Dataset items
##############################

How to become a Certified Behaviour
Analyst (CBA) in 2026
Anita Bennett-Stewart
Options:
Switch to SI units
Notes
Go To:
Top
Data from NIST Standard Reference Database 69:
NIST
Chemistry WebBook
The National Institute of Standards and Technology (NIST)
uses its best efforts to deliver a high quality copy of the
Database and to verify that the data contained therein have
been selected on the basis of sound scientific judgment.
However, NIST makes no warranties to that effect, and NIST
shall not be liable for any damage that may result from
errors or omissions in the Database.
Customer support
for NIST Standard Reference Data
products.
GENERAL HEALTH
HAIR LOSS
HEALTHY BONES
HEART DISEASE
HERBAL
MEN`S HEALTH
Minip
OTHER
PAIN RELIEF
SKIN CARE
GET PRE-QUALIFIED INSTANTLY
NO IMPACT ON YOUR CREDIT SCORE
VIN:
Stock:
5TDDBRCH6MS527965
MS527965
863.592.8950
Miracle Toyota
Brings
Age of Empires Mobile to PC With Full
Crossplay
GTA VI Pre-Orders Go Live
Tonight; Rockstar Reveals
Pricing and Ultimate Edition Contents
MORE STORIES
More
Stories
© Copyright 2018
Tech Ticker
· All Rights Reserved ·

##############################

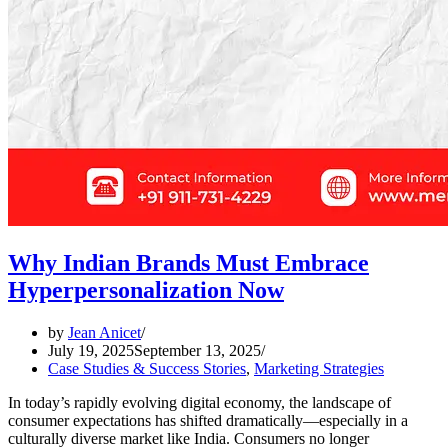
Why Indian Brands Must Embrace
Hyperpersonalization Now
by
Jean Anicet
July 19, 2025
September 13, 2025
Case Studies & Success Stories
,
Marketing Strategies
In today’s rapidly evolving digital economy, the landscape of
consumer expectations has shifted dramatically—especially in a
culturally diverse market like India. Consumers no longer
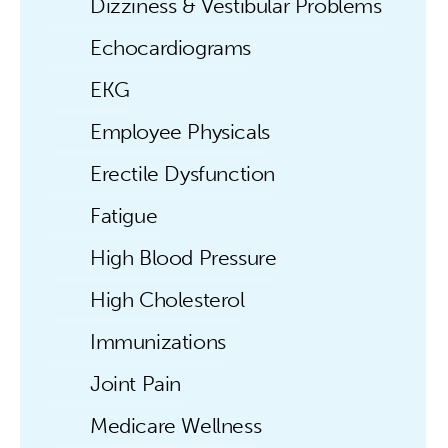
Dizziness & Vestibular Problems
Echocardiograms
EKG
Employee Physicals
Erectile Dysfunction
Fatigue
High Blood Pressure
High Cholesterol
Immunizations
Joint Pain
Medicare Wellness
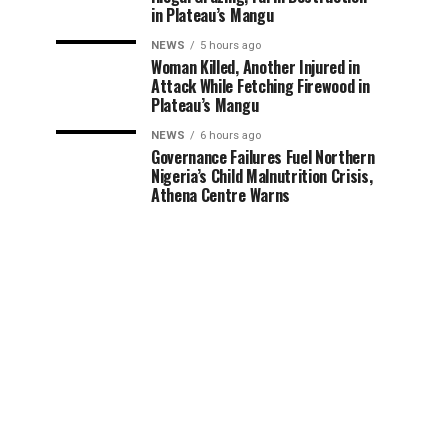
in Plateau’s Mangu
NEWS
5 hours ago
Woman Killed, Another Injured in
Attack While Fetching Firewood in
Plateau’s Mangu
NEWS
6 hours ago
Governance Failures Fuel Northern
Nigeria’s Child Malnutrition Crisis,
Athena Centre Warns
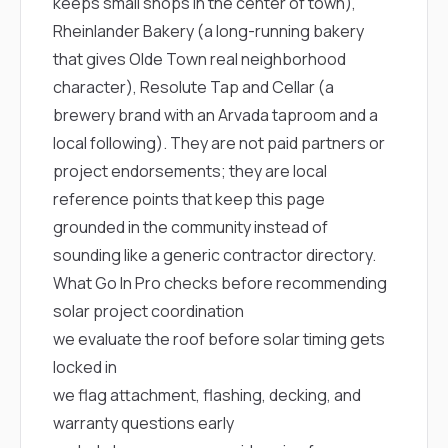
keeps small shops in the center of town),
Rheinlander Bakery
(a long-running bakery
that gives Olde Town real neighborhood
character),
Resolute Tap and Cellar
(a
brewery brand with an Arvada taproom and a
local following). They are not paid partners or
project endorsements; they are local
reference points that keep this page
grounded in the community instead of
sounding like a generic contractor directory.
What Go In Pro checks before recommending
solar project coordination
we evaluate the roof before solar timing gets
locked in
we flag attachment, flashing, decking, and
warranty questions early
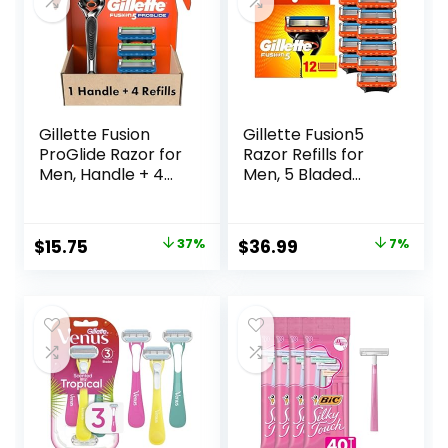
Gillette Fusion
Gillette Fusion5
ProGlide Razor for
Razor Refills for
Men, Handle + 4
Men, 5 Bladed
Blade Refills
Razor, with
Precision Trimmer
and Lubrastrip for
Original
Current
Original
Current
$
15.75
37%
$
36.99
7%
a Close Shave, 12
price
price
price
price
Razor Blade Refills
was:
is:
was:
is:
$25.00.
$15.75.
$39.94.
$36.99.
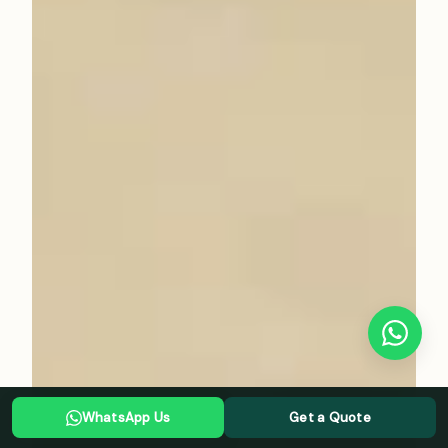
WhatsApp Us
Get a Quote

##############################

[EXERCISE] Wherever the string "project" appears in the entries above, list that line.

[OUTPUT FOR THIS TASK]
project endorsements; they are local
solar project coordination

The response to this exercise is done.